▶ Saved entries:
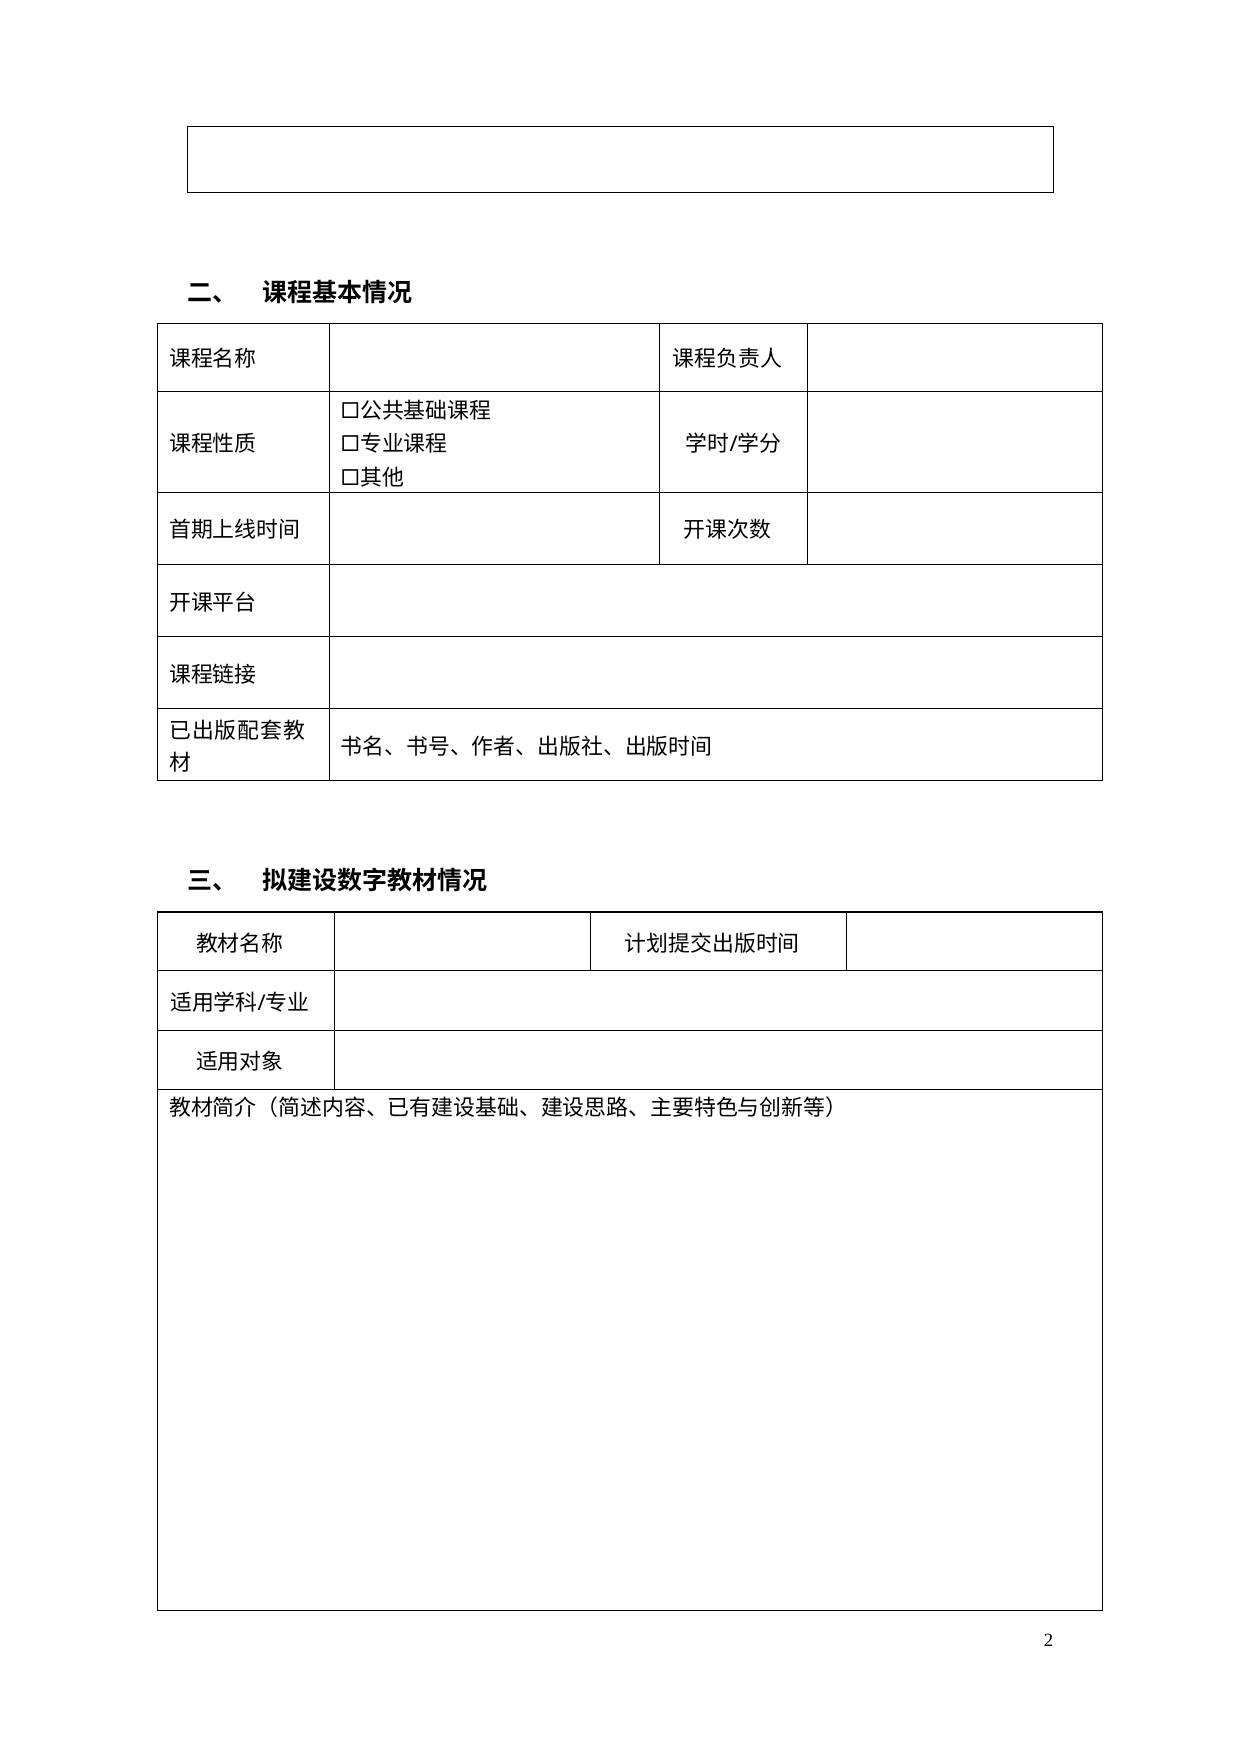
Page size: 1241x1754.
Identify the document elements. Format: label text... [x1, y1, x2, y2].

table_cell 已出版配套教材 [158, 709, 329, 780]
table_cell 适用对象 [158, 1031, 334, 1088]
table_cell [330, 565, 1102, 636]
table_cell 学时/学分 [660, 392, 807, 492]
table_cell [188, 127, 1053, 192]
table_header 计划提交出版时间 [591, 913, 846, 970]
table_header [808, 324, 1102, 391]
table_cell [808, 493, 1102, 564]
table_header 课程负责人 [660, 324, 807, 391]
table_cell [330, 493, 659, 564]
table_cell 公共基础课程 专业课程 其他 [330, 392, 659, 492]
table_cell 开课次数 [660, 493, 807, 564]
table_header [335, 913, 590, 970]
table_cell 课程性质 [158, 392, 329, 492]
table_cell 课程链接 [158, 637, 329, 708]
table_cell [808, 392, 1102, 492]
table_cell 适用学科/专业 [158, 971, 334, 1029]
table_cell 书名、书号、作者、出版社、出版时间 [330, 709, 1102, 780]
table_cell [335, 1031, 1102, 1088]
table_cell 首期上线时间 [158, 493, 329, 564]
list 课程基本情况 [187, 258, 1041, 323]
table_cell [335, 971, 1102, 1029]
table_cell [158, 1090, 1102, 1609]
table_cell [330, 637, 1102, 708]
table_header 课程名称 [158, 324, 329, 391]
list 拟建设数字教材情况 [187, 846, 1041, 911]
table_cell 开课平台 [158, 565, 329, 636]
table_header [330, 324, 659, 391]
table_header [847, 913, 1102, 970]
table_header 教材名称 [158, 913, 334, 970]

▶ INSTRUCTIONS FOR THE TASK: A faithful reproduction of every entry, with no pictures, is the expected answer.

▶ EXERCISE SOLUTION:
Page size: 1241x1754.
Identify the document elements. Format: label text... [x1, y1, x2, y2].

table_cell 已出版配套教材 [158, 709, 329, 780]
table_cell 适用对象 [158, 1031, 334, 1088]
table_cell [330, 565, 1102, 636]
table_cell 学时/学分 [660, 392, 807, 492]
table_cell [188, 127, 1053, 192]
table_header 计划提交出版时间 [591, 913, 846, 970]
table_header [808, 324, 1102, 391]
table_cell [808, 493, 1102, 564]
table_header 课程负责人 [660, 324, 807, 391]
table_cell [330, 493, 659, 564]
table_cell 公共基础课程 专业课程 其他 [330, 392, 659, 492]
table_cell 开课次数 [660, 493, 807, 564]
table_header [335, 913, 590, 970]
table_cell 课程性质 [158, 392, 329, 492]
table_cell 课程链接 [158, 637, 329, 708]
table_cell [808, 392, 1102, 492]
table_cell 适用学科/专业 [158, 971, 334, 1029]
table_cell 书名、书号、作者、出版社、出版时间 [330, 709, 1102, 780]
table_cell [335, 1031, 1102, 1088]
table_cell 首期上线时间 [158, 493, 329, 564]
list 课程基本情况 [187, 258, 1041, 323]
table_cell [335, 971, 1102, 1029]
table_cell [158, 1090, 1102, 1609]
table_cell [330, 637, 1102, 708]
table_header 课程名称 [158, 324, 329, 391]
list 拟建设数字教材情况 [187, 846, 1041, 911]
table_cell 开课平台 [158, 565, 329, 636]
table_header [330, 324, 659, 391]
table_header [847, 913, 1102, 970]
table_header 教材名称 [158, 913, 334, 970]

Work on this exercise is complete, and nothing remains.